Xie Rong, Cui Caixia, Chen Biqiang, Tan Tianwei
National Energy R&D Center for Biorefinery, Beijing Key Laboratory of Bioprocess, College of Biology Science and Technology, Beijing University of Chemical Technology, Beijing, 100029, People's Republic of China.
Appl Biochem Biotechnol. 2015 Oct;177(3):771-9. doi: 10.1007/s12010-015-1771-3. Epub 2015 Aug 6.
The purpose of this study was to investigate the feasibility of immobilizing Yarrowia lipolytica lipase lip2 on epoxy microspheres with or without gelatin modifications. The activity of lipase immobilized on gelatin-modified supports was twofold higher than those immobilized on native supports. There was no significant difference in the Michaelis-Menten constant (K M ) between the two immobilized lipases. However, lipase immobilized on gelatin modified supports showed an approximately fourfold higher V max than lipase immobilized on native supports. Lipase immobilization on the gelatin-modified support exhibited a significantly improved operational stability in an esterification system. After it was reused for a total of 35 batches, the ester conversion of lipase immobilized on gelatin-modified and native microspheres was 83 and 60 %, respectively. Furthermore, the immobilized lipase could be stored at 4 °C for 12 months without any loss of activity.

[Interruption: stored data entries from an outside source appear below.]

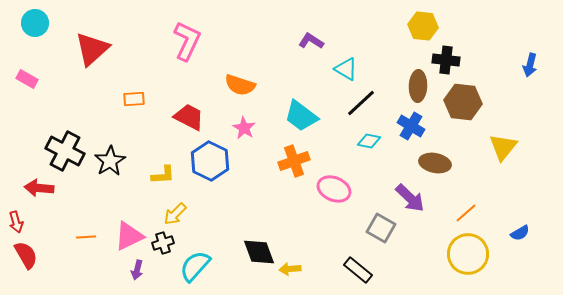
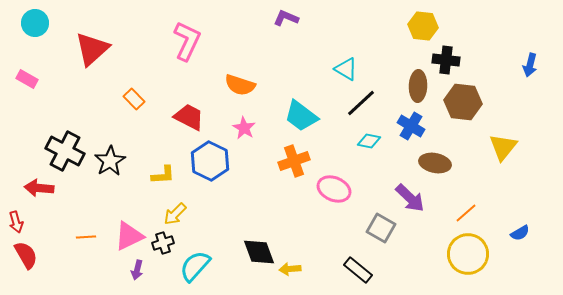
purple L-shape at (311, 41): moved 25 px left, 23 px up; rotated 10 degrees counterclockwise
orange rectangle at (134, 99): rotated 50 degrees clockwise
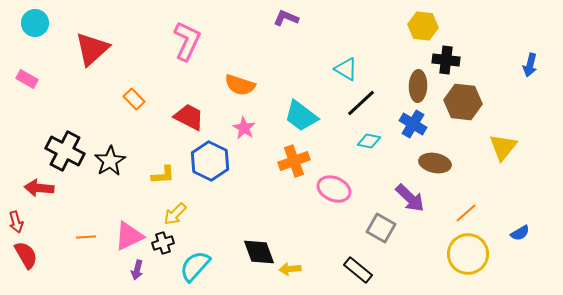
blue cross at (411, 126): moved 2 px right, 2 px up
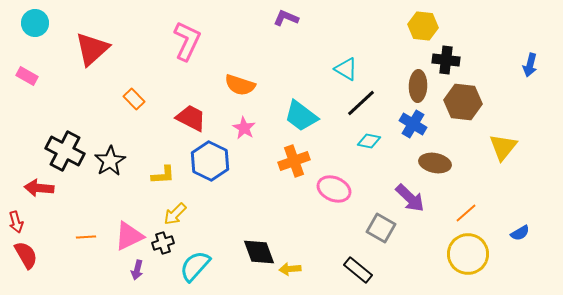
pink rectangle at (27, 79): moved 3 px up
red trapezoid at (189, 117): moved 2 px right, 1 px down
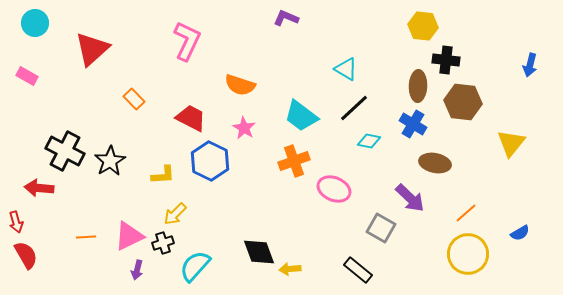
black line at (361, 103): moved 7 px left, 5 px down
yellow triangle at (503, 147): moved 8 px right, 4 px up
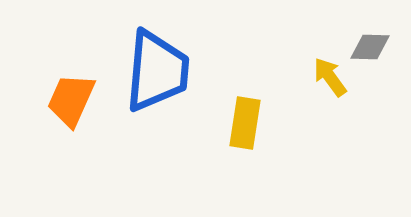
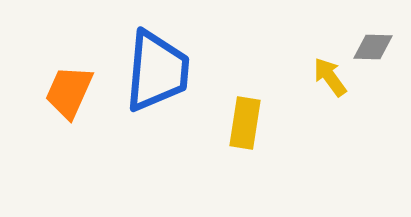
gray diamond: moved 3 px right
orange trapezoid: moved 2 px left, 8 px up
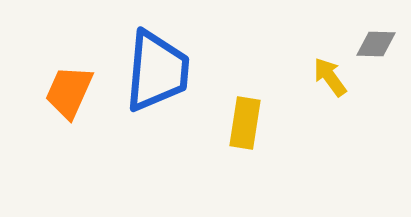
gray diamond: moved 3 px right, 3 px up
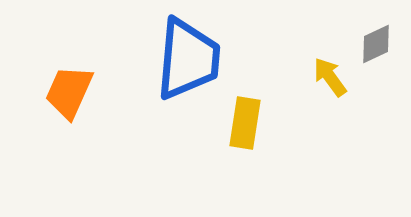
gray diamond: rotated 27 degrees counterclockwise
blue trapezoid: moved 31 px right, 12 px up
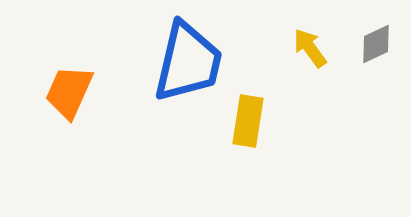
blue trapezoid: moved 3 px down; rotated 8 degrees clockwise
yellow arrow: moved 20 px left, 29 px up
yellow rectangle: moved 3 px right, 2 px up
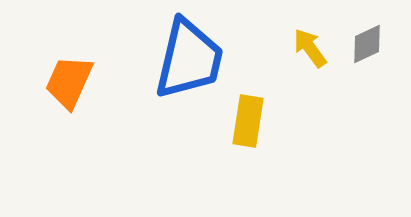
gray diamond: moved 9 px left
blue trapezoid: moved 1 px right, 3 px up
orange trapezoid: moved 10 px up
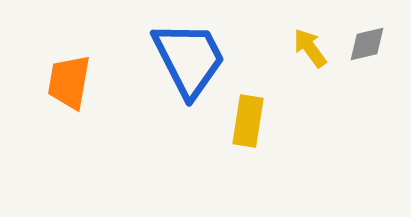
gray diamond: rotated 12 degrees clockwise
blue trapezoid: rotated 40 degrees counterclockwise
orange trapezoid: rotated 14 degrees counterclockwise
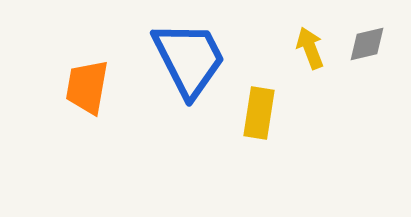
yellow arrow: rotated 15 degrees clockwise
orange trapezoid: moved 18 px right, 5 px down
yellow rectangle: moved 11 px right, 8 px up
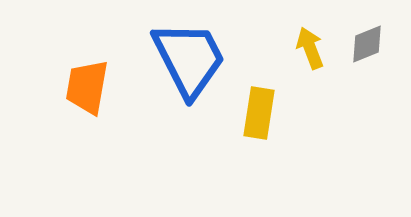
gray diamond: rotated 9 degrees counterclockwise
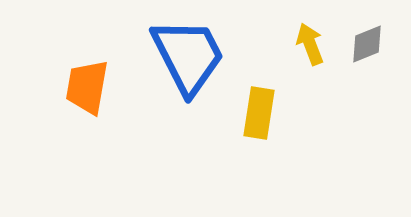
yellow arrow: moved 4 px up
blue trapezoid: moved 1 px left, 3 px up
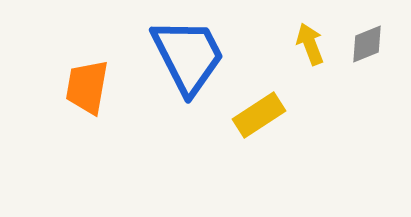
yellow rectangle: moved 2 px down; rotated 48 degrees clockwise
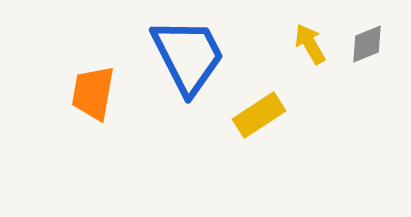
yellow arrow: rotated 9 degrees counterclockwise
orange trapezoid: moved 6 px right, 6 px down
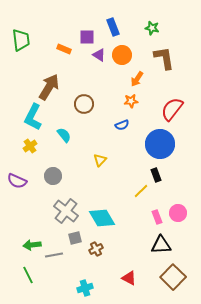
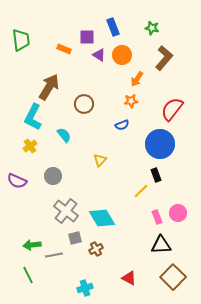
brown L-shape: rotated 50 degrees clockwise
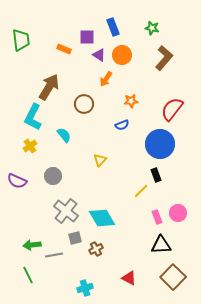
orange arrow: moved 31 px left
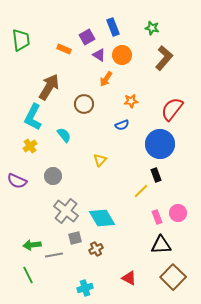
purple square: rotated 28 degrees counterclockwise
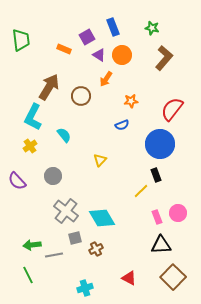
brown circle: moved 3 px left, 8 px up
purple semicircle: rotated 24 degrees clockwise
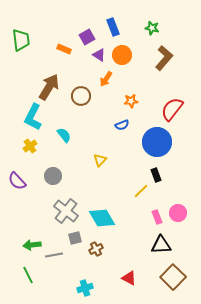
blue circle: moved 3 px left, 2 px up
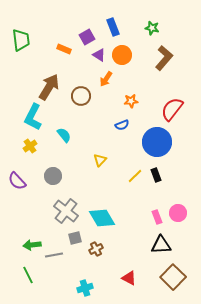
yellow line: moved 6 px left, 15 px up
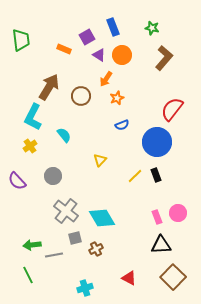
orange star: moved 14 px left, 3 px up; rotated 16 degrees counterclockwise
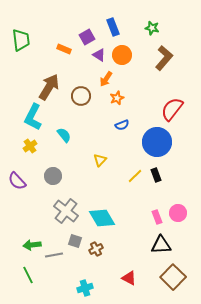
gray square: moved 3 px down; rotated 32 degrees clockwise
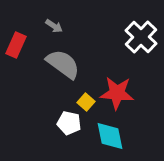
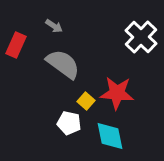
yellow square: moved 1 px up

本研究的目的是探究在有或没有明胶修饰的情况下,将解脂耶氏酵母脂肪酶lip2固定在环氧微球上的可行性。固定在明胶修饰载体上的脂肪酶活性比固定在天然载体上的脂肪酶活性高两倍。两种固定化脂肪酶的米氏常数(KM)没有显著差异。然而,固定在明胶修饰载体上的脂肪酶的最大反应速度(Vmax)比固定在天然载体上的脂肪酶高约四倍。固定在明胶修饰载体上的脂肪酶在酯化体系中表现出显著提高的操作稳定性。在总共重复使用35批次后,固定在明胶修饰微球和天然微球上的脂肪酶的酯转化率分别为83%和60%。此外,固定化脂肪酶可以在4℃下储存12个月而没有任何活性损失。